◆ Task item: Filter the entries and keep only the lines where the string "import" appears.

◆ Saved entries:
-- -- --

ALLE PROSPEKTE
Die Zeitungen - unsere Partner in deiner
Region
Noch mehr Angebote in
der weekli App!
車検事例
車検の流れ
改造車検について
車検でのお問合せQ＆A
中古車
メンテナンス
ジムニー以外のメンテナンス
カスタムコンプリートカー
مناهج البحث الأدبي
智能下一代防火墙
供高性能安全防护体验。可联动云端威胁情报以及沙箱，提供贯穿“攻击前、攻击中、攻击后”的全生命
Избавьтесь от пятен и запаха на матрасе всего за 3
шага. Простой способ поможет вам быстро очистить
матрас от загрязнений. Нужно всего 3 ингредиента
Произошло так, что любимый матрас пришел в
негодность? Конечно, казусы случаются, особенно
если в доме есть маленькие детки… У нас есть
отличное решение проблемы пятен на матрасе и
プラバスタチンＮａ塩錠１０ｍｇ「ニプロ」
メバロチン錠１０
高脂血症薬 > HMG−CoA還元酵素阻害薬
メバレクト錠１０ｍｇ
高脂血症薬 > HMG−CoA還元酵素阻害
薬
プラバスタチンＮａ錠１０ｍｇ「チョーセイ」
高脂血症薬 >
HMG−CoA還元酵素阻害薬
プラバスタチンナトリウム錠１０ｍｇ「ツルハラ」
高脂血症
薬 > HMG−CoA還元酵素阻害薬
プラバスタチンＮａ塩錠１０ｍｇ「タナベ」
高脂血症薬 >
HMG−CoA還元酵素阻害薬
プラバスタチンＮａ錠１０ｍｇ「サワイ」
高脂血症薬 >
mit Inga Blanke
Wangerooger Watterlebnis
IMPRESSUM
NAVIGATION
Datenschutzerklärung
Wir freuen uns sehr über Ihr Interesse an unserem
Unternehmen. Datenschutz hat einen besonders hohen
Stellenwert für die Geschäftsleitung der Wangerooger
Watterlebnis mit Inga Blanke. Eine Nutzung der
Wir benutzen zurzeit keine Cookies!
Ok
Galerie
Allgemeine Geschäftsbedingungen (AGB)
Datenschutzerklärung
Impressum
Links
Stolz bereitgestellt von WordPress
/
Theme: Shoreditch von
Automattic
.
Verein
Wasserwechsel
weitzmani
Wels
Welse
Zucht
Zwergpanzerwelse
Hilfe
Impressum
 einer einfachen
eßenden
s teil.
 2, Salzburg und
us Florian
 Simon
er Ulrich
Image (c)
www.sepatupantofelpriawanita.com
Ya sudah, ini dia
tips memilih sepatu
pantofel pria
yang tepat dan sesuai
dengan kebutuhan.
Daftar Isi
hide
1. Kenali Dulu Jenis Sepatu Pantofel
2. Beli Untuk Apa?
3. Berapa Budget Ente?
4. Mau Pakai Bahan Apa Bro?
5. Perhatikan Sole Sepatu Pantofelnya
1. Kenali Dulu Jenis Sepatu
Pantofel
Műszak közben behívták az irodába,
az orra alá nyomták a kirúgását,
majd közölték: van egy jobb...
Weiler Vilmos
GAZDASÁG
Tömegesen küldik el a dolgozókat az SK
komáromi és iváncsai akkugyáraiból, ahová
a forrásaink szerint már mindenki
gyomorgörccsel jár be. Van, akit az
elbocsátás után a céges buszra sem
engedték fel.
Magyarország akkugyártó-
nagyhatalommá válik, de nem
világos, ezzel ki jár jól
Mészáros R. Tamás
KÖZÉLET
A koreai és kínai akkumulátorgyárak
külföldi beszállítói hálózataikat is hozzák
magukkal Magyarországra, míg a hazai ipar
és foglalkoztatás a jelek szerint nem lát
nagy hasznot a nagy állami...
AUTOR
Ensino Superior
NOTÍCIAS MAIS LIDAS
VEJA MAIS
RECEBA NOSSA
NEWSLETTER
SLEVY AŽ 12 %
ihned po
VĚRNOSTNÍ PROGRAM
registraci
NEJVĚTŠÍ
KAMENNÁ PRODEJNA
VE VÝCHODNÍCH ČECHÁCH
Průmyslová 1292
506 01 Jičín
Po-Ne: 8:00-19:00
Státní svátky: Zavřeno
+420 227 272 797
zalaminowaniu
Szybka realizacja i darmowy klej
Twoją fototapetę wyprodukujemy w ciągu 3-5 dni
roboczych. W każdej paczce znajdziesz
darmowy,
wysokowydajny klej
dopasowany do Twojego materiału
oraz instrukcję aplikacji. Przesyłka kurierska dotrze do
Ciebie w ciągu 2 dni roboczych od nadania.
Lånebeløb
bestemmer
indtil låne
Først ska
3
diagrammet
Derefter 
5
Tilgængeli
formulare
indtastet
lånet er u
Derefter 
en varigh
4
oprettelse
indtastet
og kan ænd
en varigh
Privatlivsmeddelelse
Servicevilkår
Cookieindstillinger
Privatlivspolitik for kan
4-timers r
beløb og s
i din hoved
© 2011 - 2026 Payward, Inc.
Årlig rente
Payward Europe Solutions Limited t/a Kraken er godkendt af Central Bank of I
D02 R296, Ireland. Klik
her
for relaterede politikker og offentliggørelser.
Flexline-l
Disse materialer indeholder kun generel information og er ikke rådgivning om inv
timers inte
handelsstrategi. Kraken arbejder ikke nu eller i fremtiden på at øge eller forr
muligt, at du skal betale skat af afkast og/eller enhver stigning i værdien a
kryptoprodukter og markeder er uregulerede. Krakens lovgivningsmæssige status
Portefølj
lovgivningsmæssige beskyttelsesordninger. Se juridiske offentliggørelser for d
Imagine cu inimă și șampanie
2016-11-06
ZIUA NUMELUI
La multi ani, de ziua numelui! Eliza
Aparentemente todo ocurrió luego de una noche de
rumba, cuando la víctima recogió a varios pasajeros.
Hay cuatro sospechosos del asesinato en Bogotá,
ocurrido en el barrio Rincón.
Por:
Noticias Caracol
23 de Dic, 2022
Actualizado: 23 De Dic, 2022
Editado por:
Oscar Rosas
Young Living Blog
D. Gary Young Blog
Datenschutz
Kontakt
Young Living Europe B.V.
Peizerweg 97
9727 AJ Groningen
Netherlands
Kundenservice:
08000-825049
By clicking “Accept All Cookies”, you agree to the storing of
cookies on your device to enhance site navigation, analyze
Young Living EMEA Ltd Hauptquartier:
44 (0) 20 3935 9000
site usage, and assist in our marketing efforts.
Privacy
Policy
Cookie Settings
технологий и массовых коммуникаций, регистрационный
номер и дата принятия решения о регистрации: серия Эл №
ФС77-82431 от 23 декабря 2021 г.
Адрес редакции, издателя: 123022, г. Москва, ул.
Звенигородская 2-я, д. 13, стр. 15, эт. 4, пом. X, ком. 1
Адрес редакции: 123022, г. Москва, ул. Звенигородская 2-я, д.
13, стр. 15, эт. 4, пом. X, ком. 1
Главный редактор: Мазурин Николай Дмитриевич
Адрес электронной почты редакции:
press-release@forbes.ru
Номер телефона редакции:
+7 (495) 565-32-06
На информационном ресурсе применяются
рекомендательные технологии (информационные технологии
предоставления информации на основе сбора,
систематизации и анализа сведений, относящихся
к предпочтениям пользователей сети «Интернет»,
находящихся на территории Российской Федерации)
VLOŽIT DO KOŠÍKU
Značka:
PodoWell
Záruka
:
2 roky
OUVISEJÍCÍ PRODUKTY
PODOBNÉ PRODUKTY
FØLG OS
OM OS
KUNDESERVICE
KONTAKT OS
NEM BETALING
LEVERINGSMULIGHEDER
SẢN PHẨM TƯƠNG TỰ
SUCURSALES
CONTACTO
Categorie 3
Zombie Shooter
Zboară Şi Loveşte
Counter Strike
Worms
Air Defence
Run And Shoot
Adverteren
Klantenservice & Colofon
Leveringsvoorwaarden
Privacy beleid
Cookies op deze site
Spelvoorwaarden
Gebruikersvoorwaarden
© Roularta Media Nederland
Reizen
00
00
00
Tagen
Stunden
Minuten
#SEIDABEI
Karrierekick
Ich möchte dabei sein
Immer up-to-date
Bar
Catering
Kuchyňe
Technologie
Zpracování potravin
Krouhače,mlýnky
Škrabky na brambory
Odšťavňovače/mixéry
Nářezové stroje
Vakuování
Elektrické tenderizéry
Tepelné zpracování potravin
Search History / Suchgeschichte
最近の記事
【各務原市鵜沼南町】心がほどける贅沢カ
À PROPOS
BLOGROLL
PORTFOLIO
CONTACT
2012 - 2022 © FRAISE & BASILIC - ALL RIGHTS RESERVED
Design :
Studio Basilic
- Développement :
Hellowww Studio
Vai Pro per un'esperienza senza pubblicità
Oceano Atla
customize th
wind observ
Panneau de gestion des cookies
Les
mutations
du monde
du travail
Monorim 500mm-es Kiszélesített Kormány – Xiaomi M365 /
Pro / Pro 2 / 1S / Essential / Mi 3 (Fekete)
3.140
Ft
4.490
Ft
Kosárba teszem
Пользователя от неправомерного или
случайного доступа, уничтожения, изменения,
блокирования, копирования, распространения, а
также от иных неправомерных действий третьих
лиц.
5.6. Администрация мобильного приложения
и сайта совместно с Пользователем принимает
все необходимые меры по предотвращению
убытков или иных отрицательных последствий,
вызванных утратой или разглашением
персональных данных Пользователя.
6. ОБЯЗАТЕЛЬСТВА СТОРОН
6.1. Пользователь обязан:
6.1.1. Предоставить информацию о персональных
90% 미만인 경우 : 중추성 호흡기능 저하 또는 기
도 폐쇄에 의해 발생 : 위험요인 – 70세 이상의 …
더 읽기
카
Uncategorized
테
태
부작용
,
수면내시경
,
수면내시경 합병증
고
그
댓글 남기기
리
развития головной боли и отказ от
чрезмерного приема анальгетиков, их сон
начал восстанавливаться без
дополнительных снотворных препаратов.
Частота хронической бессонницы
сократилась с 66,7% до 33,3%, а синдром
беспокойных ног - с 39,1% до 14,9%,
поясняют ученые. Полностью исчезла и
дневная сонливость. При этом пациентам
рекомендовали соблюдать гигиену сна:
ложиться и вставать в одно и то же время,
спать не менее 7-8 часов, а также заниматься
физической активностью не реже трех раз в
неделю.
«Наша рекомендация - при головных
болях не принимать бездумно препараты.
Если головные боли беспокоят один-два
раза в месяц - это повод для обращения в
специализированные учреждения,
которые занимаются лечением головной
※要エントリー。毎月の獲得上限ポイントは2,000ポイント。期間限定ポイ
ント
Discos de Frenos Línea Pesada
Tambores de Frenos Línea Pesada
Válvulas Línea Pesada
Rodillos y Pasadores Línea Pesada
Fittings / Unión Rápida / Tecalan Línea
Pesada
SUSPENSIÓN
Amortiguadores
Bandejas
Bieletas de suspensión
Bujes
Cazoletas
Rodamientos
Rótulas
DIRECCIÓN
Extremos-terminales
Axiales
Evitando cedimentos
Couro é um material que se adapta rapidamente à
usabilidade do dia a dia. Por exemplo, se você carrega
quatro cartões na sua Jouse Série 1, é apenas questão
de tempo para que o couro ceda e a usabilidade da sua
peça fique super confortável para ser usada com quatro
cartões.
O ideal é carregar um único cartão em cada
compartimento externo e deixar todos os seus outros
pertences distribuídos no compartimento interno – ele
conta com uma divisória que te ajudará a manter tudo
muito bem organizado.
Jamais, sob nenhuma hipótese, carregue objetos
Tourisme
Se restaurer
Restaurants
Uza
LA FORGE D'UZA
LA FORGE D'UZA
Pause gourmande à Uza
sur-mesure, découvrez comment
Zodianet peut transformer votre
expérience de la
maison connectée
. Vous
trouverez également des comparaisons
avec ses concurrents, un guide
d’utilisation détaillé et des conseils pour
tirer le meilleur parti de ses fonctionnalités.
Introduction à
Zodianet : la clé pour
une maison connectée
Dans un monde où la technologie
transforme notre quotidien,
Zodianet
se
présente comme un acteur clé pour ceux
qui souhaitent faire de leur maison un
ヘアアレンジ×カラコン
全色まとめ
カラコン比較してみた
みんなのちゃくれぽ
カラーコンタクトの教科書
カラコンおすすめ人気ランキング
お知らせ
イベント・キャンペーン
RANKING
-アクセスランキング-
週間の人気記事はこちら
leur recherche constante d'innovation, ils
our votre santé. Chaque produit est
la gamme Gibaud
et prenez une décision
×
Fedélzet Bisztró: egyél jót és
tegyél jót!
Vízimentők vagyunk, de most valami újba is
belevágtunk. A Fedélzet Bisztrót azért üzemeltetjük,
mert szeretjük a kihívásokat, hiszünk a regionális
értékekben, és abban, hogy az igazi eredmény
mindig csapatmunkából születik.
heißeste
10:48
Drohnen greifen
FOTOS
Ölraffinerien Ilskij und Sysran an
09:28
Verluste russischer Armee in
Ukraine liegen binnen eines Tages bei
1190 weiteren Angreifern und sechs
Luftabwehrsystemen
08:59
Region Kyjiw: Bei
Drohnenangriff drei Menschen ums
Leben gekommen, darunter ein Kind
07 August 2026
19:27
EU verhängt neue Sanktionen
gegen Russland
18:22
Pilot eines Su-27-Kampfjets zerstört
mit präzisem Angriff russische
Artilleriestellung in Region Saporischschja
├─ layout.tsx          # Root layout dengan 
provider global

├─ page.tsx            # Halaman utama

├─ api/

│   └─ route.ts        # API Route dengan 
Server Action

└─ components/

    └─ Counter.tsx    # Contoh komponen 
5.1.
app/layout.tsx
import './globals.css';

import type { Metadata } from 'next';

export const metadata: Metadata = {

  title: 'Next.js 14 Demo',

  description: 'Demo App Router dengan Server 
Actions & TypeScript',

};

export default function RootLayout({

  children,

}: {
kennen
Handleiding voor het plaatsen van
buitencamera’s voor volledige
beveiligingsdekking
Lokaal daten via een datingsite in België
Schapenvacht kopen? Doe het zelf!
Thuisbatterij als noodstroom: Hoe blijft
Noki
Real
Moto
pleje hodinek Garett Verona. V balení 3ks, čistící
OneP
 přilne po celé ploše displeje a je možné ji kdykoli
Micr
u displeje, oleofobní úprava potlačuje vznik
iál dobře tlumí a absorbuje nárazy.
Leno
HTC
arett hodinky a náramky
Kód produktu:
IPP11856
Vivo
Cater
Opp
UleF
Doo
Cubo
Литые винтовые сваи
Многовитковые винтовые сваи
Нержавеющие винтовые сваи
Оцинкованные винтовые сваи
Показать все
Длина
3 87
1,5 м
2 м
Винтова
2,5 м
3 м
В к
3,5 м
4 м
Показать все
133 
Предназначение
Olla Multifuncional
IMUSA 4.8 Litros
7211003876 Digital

-- -- --

◆ Response to this exercise:
import './globals.css';
import type { Metadata } from 'next';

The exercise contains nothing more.